In conclusion, our results provided a quantitative comparison of P. magnifica distribution between the Geum River and Nakdong River. We could also detect differences in distribution patterns, colony numbers, and total length distribution and the relationship between total length and weight of P. magnifica between the two different large rivers. These findings could provide basic information about the distribution pattern of P. magnifica in a new invasion area. At present, it is not clear why the massive development of P. magnifica has been observed in the middle reaches of Geum River and upper reaches of Nakdong River. The aforementioned studies of P. magnifica were limited to its distribution and basic ecology.
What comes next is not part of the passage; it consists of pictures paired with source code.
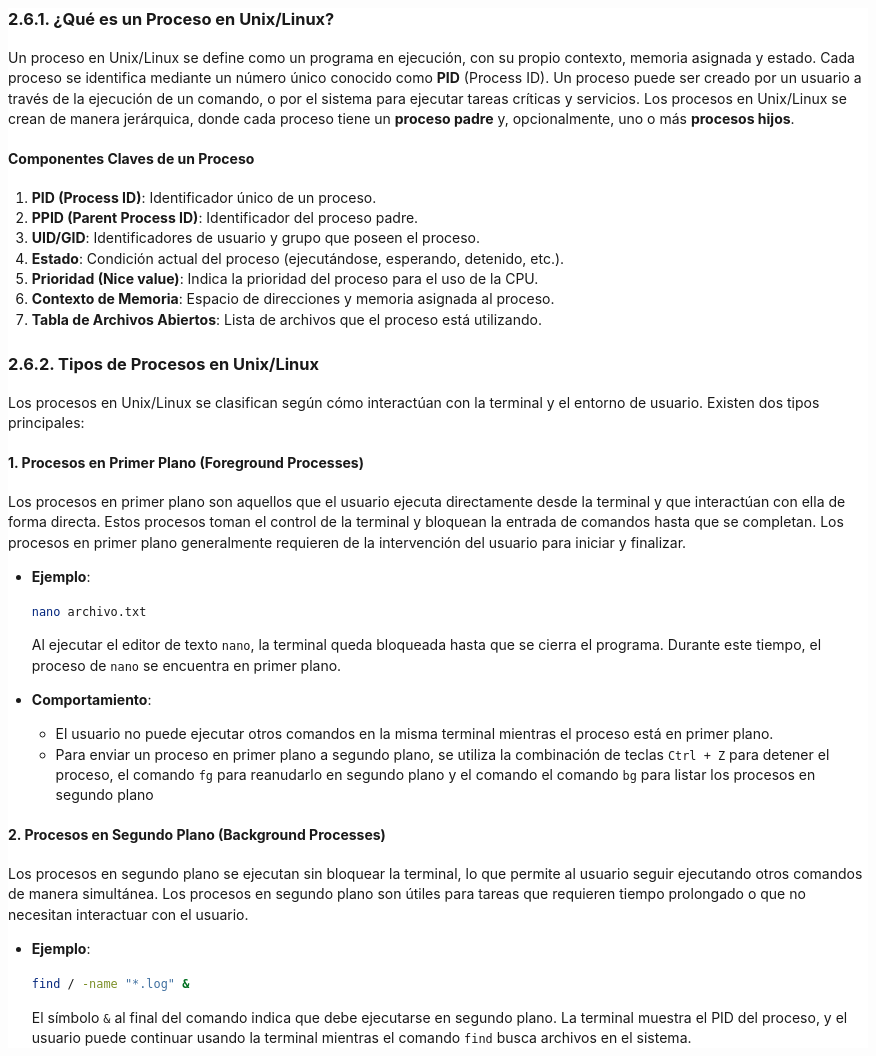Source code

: ### **2.6.1. ¿Qué es un Proceso en Unix/Linux?**

Un proceso en Unix/Linux se define como un programa en ejecución, con su propio contexto, memoria asignada y estado. Cada proceso se identifica mediante un número único conocido como **PID** (Process ID). Un proceso puede ser creado por un usuario a través de la ejecución de un comando, o por el sistema para ejecutar tareas críticas y servicios. Los procesos en Unix/Linux se crean de manera jerárquica, donde cada proceso tiene un **proceso padre** y, opcionalmente, uno o más **procesos hijos**.

#### **Componentes Claves de un Proceso**
1. **PID (Process ID)**: Identificador único de un proceso.
2. **PPID (Parent Process ID)**: Identificador del proceso padre.
3. **UID/GID**: Identificadores de usuario y grupo que poseen el proceso.
4. **Estado**: Condición actual del proceso (ejecutándose, esperando, detenido, etc.).
5. **Prioridad (Nice value)**: Indica la prioridad del proceso para el uso de la CPU.
6. **Contexto de Memoria**: Espacio de direcciones y memoria asignada al proceso.
7. **Tabla de Archivos Abiertos**: Lista de archivos que el proceso está utilizando.

### **2.6.2. Tipos de Procesos en Unix/Linux**

Los procesos en Unix/Linux se clasifican según cómo interactúan con la terminal y el entorno de usuario. Existen dos tipos principales:

#### **1. Procesos en Primer Plano (Foreground Processes)**

Los procesos en primer plano son aquellos que el usuario ejecuta directamente desde la terminal y que interactúan con ella de forma directa. Estos procesos toman el control de la terminal y bloquean la entrada de comandos hasta que se completan. Los procesos en primer plano generalmente requieren de la intervención del usuario para iniciar y finalizar.

- **Ejemplo**:
  ```bash
  nano archivo.txt
  ```
  Al ejecutar el editor de texto `nano`, la terminal queda bloqueada hasta que se cierra el programa. Durante este tiempo, el proceso de `nano` se encuentra en primer plano.

- **Comportamiento**:
  - El usuario no puede ejecutar otros comandos en la misma terminal mientras el proceso está en primer plano.
  - Para enviar un proceso en primer plano a segundo plano, se utiliza la combinación de teclas `Ctrl + Z` para detener el proceso, el comando `fg` para reanudarlo en segundo plano y el comando el comando `bg` para listar los procesos en segundo plano

#### **2. Procesos en Segundo Plano (Background Processes)**

Los procesos en segundo plano se ejecutan sin bloquear la terminal, lo que permite al usuario seguir ejecutando otros comandos de manera simultánea. Los procesos en segundo plano son útiles para tareas que requieren tiempo prolongado o que no necesitan interactuar con el usuario.

- **Ejemplo**:
  ```bash
  find / -name "*.log" &
  ```
  El símbolo `&` al final del comando indica que debe ejecutarse en segundo plano. La terminal muestra el PID del proceso, y el usuario puede continuar usando la terminal mientras el comando `find` busca archivos en el sistema.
We, therefore, need to determine food-web structure and interaction with other aquatic organisms using advanced technical tools like stable isotope analysis and molecular approaches in further studies. Detailed hydrological evaluation of the river section where colony development was exceptionally high is also needed for a better understanding of P. magnifica colony development.